> [Kaynak Metin]:
━━━━━━━━━━━━━━━━
19 Ekim 2012 Cuma

Eylül 2012 SGK Bildirgesi verme ve ödeme süresi

Eylül 2012 SGK Bildirgesi verme ve ödeme süresinde bayram dolayısıyla herhangi bir değişiklik olmamıştır.

SGK bildirgesini verme son günü 23 Ekim 2012 Salı, ödeme son günü ise 31 Ekim 2012 Çarşamba'dır.

Eylül 2012 Aylık ve Temmuz-Ağustos-Eylül 2012 3 Aylık Muhtasar Beyan ve Ödeme Süresi

Eylül 2012 Aylık ve Temmuz-Ağustos-Eylül 2012 3 Aylık Muhtasar Beyan ve Ödeme Süresi'nde bir uzama olmamıştır.

Buna göre aylık ve üç aylık muhtasar beyan son günü 23 Ekim 2012 Salı günüdür. Ödeme son günü ise 30 Ekim 2012 Salı günüdür.

Eylül 2012 B Formları verilme süresi

Eylül 2012 B Formları verilme son günü 02 Kasım 2012 Cuma günüdür.

Eylül 2012 KDV Beyannamesi Verme ve Ödeme Süreleri

2012 Eylül ayına ait KDV beyannamesinin tahakkuku ve ödemesi için son gün 30 Ekim 2012 Salı günüdür.

E-Beyanname'de değişiklikler

E-Beyanname son sürümünü indirmek için buraya tıklayın.

17.10.2012 Beyanname Düzenleme Programı Güncellemesi

Tablolara Excel'den veri alınma işlemi güncellenmiştir. Bu işlemi uygulayan mükelleflerin güncel Beyanname Düzenleme Programı'nı Gerekli Programlar bölümünden yeniden indirip kurmaları gerekmektedir. 

17.10.2012 Mükellefiyet Grubu Seçimine İlişkin Duyuru

Düzeltme beyannamesi ve kanuni süresinden sonra beyanname veren mükelleflerimizin, VUK 352 ve VUK 355'e göre uygulanacak cezanın tespit edilmesi için mükellefiyet grup seçimini yaparken (1.Sınıf, 2.Sınıf) hata yaptıkları tespit edilmiştir. Bu seçim programlarımızda kontrol altına alınmıştır. Mükellefiyet grup seçimini yanlış seçerek vergi kaybına sebep olan mükelleflerimiz tespit edileceğinden, lütfen mükellefiyet grubunu doğru olarak seçmeye özen gösteriniz.
━━━━━━━━━━━━━━━━
> [Verilen Malzeme]:
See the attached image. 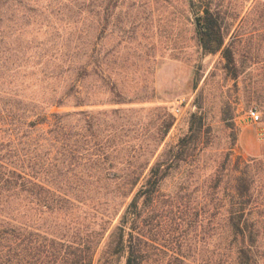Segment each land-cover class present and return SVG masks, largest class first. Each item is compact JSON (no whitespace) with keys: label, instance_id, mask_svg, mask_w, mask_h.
<instances>
[{"label":"rangeland","instance_id":"1","mask_svg":"<svg viewBox=\"0 0 264 264\" xmlns=\"http://www.w3.org/2000/svg\"><path fill=\"white\" fill-rule=\"evenodd\" d=\"M207 7L223 18L234 75L221 50L202 48ZM51 112L68 113L67 140H55L47 120L28 126ZM21 133L46 168H67L75 149L62 171L73 206L0 197L1 209L41 232L70 236L105 209L119 210L125 200L112 195L115 183L103 188L105 179L146 175L155 162L165 172L158 206L204 203L223 166L239 156L264 163V0H0V165L11 167ZM47 170L41 175L55 174ZM255 173L262 178L264 164ZM199 241L188 264L203 263Z\"/></svg>","mask_w":264,"mask_h":264},{"label":"trees","instance_id":"2","mask_svg":"<svg viewBox=\"0 0 264 264\" xmlns=\"http://www.w3.org/2000/svg\"><path fill=\"white\" fill-rule=\"evenodd\" d=\"M204 13L202 48L208 53L221 50L225 68L234 75L237 67L231 43H224L221 13L211 7ZM66 115L51 112L45 116H51V120L38 118L28 126L34 129L47 120V132L55 133V140H67L69 134L61 123ZM16 136L11 167L0 165V197L11 193L39 209L73 206V199L63 189L69 183V179L62 181L65 161L48 167L55 172L51 177L41 175L49 171L42 157L34 153L37 147L32 145L36 143L29 134ZM67 153L65 160H70L66 170L75 158V149L69 147ZM263 164L262 160L239 156L226 171L223 166L216 173L204 203L186 209L177 205L175 212L171 205L158 206L165 177L160 162L153 163L146 175L138 166L135 170L140 172L131 176L105 179L103 188L108 180L115 183L112 195L125 200L122 208L105 209L98 221L83 223L70 236L41 232L24 219H17L23 215L13 217L0 208V264H95L102 243L96 264H115L121 256L124 264H188L187 250L199 240L205 250L202 264H264V176L259 179L255 175ZM115 216L118 220L112 225Z\"/></svg>","mask_w":264,"mask_h":264},{"label":"built area","instance_id":"3","mask_svg":"<svg viewBox=\"0 0 264 264\" xmlns=\"http://www.w3.org/2000/svg\"><path fill=\"white\" fill-rule=\"evenodd\" d=\"M249 116L253 121H257L259 119V113L255 109L249 110Z\"/></svg>","mask_w":264,"mask_h":264},{"label":"water","instance_id":"4","mask_svg":"<svg viewBox=\"0 0 264 264\" xmlns=\"http://www.w3.org/2000/svg\"><path fill=\"white\" fill-rule=\"evenodd\" d=\"M197 24H198V22H197Z\"/></svg>","mask_w":264,"mask_h":264}]
</instances>
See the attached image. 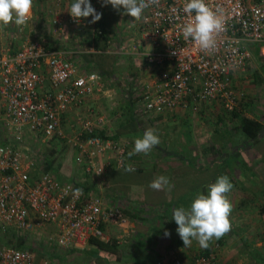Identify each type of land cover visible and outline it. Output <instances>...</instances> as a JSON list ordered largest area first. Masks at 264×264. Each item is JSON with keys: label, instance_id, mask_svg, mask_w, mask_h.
I'll return each mask as SVG.
<instances>
[{"label": "built area", "instance_id": "obj_1", "mask_svg": "<svg viewBox=\"0 0 264 264\" xmlns=\"http://www.w3.org/2000/svg\"><path fill=\"white\" fill-rule=\"evenodd\" d=\"M187 2L159 0L145 10L138 24L144 41L153 46L144 54L145 63L155 71L137 102L141 112L160 115L187 102L208 101H218L231 112L244 96L235 88L233 75L253 62L254 54L264 59V0H206L223 20L215 48L210 50L183 37V26L194 18V13L190 17L183 11ZM92 6L99 11L98 3ZM32 12L25 25L12 23L22 35L17 49L0 42V231H45L47 243L72 250L92 237L109 240L110 229L128 225L124 208L110 204L79 180L85 175L99 182L111 166L123 168L127 146L97 134L90 119L82 120L81 132L66 135L64 115L103 90V76L97 71L79 74L75 64L65 62L63 50L50 49L48 23L34 22ZM50 14L53 34L63 19L74 24L81 21L70 12L53 9ZM98 34L108 35L104 27ZM28 138L55 143L52 149L56 142L67 139L74 150L78 178L60 179L54 170L42 169L40 165L48 158L34 156L26 145ZM215 261L216 254L211 253L197 257L193 264ZM0 264L55 263L48 255L38 263L36 252L27 247L0 245ZM173 264L182 261L176 259Z\"/></svg>", "mask_w": 264, "mask_h": 264}, {"label": "crops", "instance_id": "obj_2", "mask_svg": "<svg viewBox=\"0 0 264 264\" xmlns=\"http://www.w3.org/2000/svg\"><path fill=\"white\" fill-rule=\"evenodd\" d=\"M48 2L55 4V11L67 14L74 0L34 1L32 18L40 24L48 23V47L63 50L65 62L75 64L79 74L97 71L104 80L103 90L64 115L62 128L66 135L81 132L82 120L90 119L96 124V132L125 143L128 153L147 129H155L160 137V144L148 154L128 155L127 165L134 166V172L113 165L99 182L85 175L79 178L81 184L92 186L110 204L121 199L129 223L109 230L118 243L115 250L89 241L81 248L62 249L57 264H67L69 259L70 264H173L176 259L190 264L201 253H215L213 264H264V131L250 141L239 127V117L218 101L197 105L187 102L160 115L137 112L143 86L155 72L145 63L144 54L153 46L144 41L138 28L141 20L124 14L123 7L117 10L111 4L105 6L103 0H90L99 5V21L91 23V16L77 24L63 19L57 34H53L49 24L53 9H48ZM96 26L104 27L108 35L97 38ZM254 55L249 66L258 56ZM249 66L233 75L238 89L251 73L247 72ZM258 68L262 76L264 63ZM240 101L235 109L264 124V97L255 101L244 93ZM63 141L68 145L67 139ZM54 149L58 152V145ZM224 174L234 185L228 194L233 205L232 229L214 239L207 249L196 241L184 247L172 219L173 210L189 208L198 194H207L208 185ZM160 175L166 176L169 183L159 191L150 188V182ZM127 209L136 216L129 215ZM166 231L170 236L165 235Z\"/></svg>", "mask_w": 264, "mask_h": 264}, {"label": "clouds", "instance_id": "obj_3", "mask_svg": "<svg viewBox=\"0 0 264 264\" xmlns=\"http://www.w3.org/2000/svg\"><path fill=\"white\" fill-rule=\"evenodd\" d=\"M158 3L159 0H103L105 6L111 4L117 10L123 7L124 14L130 15L136 21L143 18L145 10ZM33 7L34 0H0V22L4 26L10 23L25 25ZM69 11L77 21L91 16L90 22L95 23L102 17V13L97 12L90 0H74ZM183 11L190 17L194 13V18L183 26L184 39L191 38L202 50L215 48L216 34L223 28L219 10L210 8L206 0H188L183 6ZM159 144V135L155 129L149 128L142 138L135 140L134 149L128 155L131 157L140 153L148 154ZM125 171L134 172L135 169L128 166ZM168 183V178L160 175L150 182L149 187L159 191ZM233 187L229 176L221 175L214 183L208 185L207 194L202 192L197 195L189 208L181 206L173 210L172 219L178 225L176 231L184 247H190L193 241H196L201 248L207 249L214 239L218 240L230 232L233 227L230 218L233 205L228 194ZM77 191L82 194V190ZM165 235L170 236V232L166 231Z\"/></svg>", "mask_w": 264, "mask_h": 264}, {"label": "rangeland", "instance_id": "obj_4", "mask_svg": "<svg viewBox=\"0 0 264 264\" xmlns=\"http://www.w3.org/2000/svg\"><path fill=\"white\" fill-rule=\"evenodd\" d=\"M46 6H48V9L49 8L54 9L56 7L55 4L52 5L49 2L48 4H46ZM46 12L47 14H49L48 11ZM33 21L36 22L38 21V19L36 20L33 18ZM0 36H1L0 42L3 46H11L12 48L17 49L21 44L22 35L18 33L17 26L15 25L12 26L11 24H9L7 26H4L2 22H0ZM261 63H264V59L261 58L260 55L256 56L254 63H252L251 66L248 65L249 69L252 68V70H249V69L247 70L248 74L250 72L251 73L247 75L246 77H244L245 82H242V86H240L239 89L235 85V88H237L242 93L245 91L244 93L247 94L249 97H251L252 100L254 99L255 101H258L264 97V71L262 73V76L258 75V70H259L258 67L261 65ZM136 108L138 109L137 112H140V106L137 105V103H136ZM56 144L58 145V148H59L58 152L56 151V149H53L54 151H52V150H49L50 148L47 147V146L49 147L53 146L55 145V143L50 144V145L47 143L46 145V143H43V141L39 138L37 139L28 138L27 143H26V145H28L27 147L30 148L33 155L38 156L39 160H41L43 157L51 159L52 170H55L54 172L57 173L59 177H62V179L72 178V177L78 178L77 172L74 171V165H73L75 164L73 163L74 159L70 158L71 156L74 157V154H72L74 153V150L71 149L69 145L64 143V141L56 142ZM40 166L42 167L43 165H40ZM68 169L71 170V171L69 170L71 173L70 172L68 173ZM114 200L112 201V203L114 202ZM118 200L119 201L115 200L116 201L115 203L121 207V205L123 204L122 203L123 201H121V199L119 198ZM5 233L6 232L0 231V245H6L4 243L5 242L4 240H6V236L4 235ZM7 233L8 235H12L11 239L10 238L7 239V240H10V242H7L6 240L7 244H11V243L14 244V243L19 242L20 239L19 238L17 239L14 237V231H11V233L9 232ZM15 234L20 236L21 239H26L25 246L27 248H29L28 246H33L36 248V256H37L38 263H41L42 259L46 255H48L51 257L52 261L55 264H57L56 257L61 252H63L62 248H57L53 246H49L48 248L41 247V244L47 243V235H49L48 233H46L45 231H41V232L37 231V232H31V233L30 232H15ZM69 261L70 259L66 263L70 264Z\"/></svg>", "mask_w": 264, "mask_h": 264}, {"label": "trees", "instance_id": "obj_5", "mask_svg": "<svg viewBox=\"0 0 264 264\" xmlns=\"http://www.w3.org/2000/svg\"><path fill=\"white\" fill-rule=\"evenodd\" d=\"M10 24L12 26L14 25L12 23H10ZM99 28H100L99 26H96V29H95V34H96L97 38L102 37L101 35L98 34V29ZM231 113H232V115H234L236 117H239V120H240L239 127H240L241 131L246 135V137L250 141L251 140H256L257 138L260 137V134L264 131V124L261 121H259L258 119H256L254 116H252L250 114L241 113L237 109H234L233 111H231ZM96 133L101 135V133H98V132H96ZM101 136L105 137L103 135H101ZM52 151H54V150L52 149ZM127 164L129 165L128 150H127V159L125 160L123 168L128 167ZM43 168L52 170V163H51V159L50 158H48L45 161V163L43 164ZM110 172L111 171L109 170L107 172V174L110 173ZM170 206H172V204ZM128 210L129 209H127V212H128L129 215L136 216V214H131L132 212H130ZM11 231H14V237L15 238H17V239L19 238L20 239L18 243H14V244L11 243V244L13 246H17V247H26L25 246L26 245V239H21L20 236L15 234V232H17L15 229L11 230ZM11 231H6V233L4 234L6 236V240L9 239V238L11 239L12 235H8V233H7V232L11 233ZM6 240H4L5 242L4 241L3 242L6 245H11V244H7ZM90 241L93 242V243H96L99 247L106 248V249L115 250L117 248V246H118L117 240L116 239H112V238L109 239L108 241H105V240H102L100 238L92 237L90 239ZM7 242H10V240H7ZM145 244L146 243L143 242L144 247H145ZM49 246H52V245L49 244V243L41 244V247H43V248H46V247L48 248ZM28 247L36 252V248L35 247H33V246H28ZM210 254L211 253H201V254H198L197 257H199V256H209ZM196 258H195V260H196ZM195 260H194V262H195ZM193 263H190V264H193Z\"/></svg>", "mask_w": 264, "mask_h": 264}]
</instances>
━━━━━━━━━━━━━━━━
> [Alıştırma Görevleri]:
1 - Kaynak metindeki "Eylül 2012 KDV" ifadesinden "için buraya tıklayın." ifadesine kadar olan kısmı olduğu gibi yazıya geçirin.
2 - Kaynak metne göre Eylül 2012 B Formlarını vermek için son gün hangi tarihtir?

> [Cevaplar]:
1 -
Eylül 2012 KDV Beyannamesi Verme ve Ödeme Süreleri

2012 Eylül ayına ait KDV beyannamesinin tahakkuku ve ödemesi için son gün 30 Ekim 2012 Salı günüdür.

E-Beyanname'de değişiklikler

E-Beyanname son sürümünü indirmek için buraya tıklayın.

2 - 02 Kasım 2012 Cuma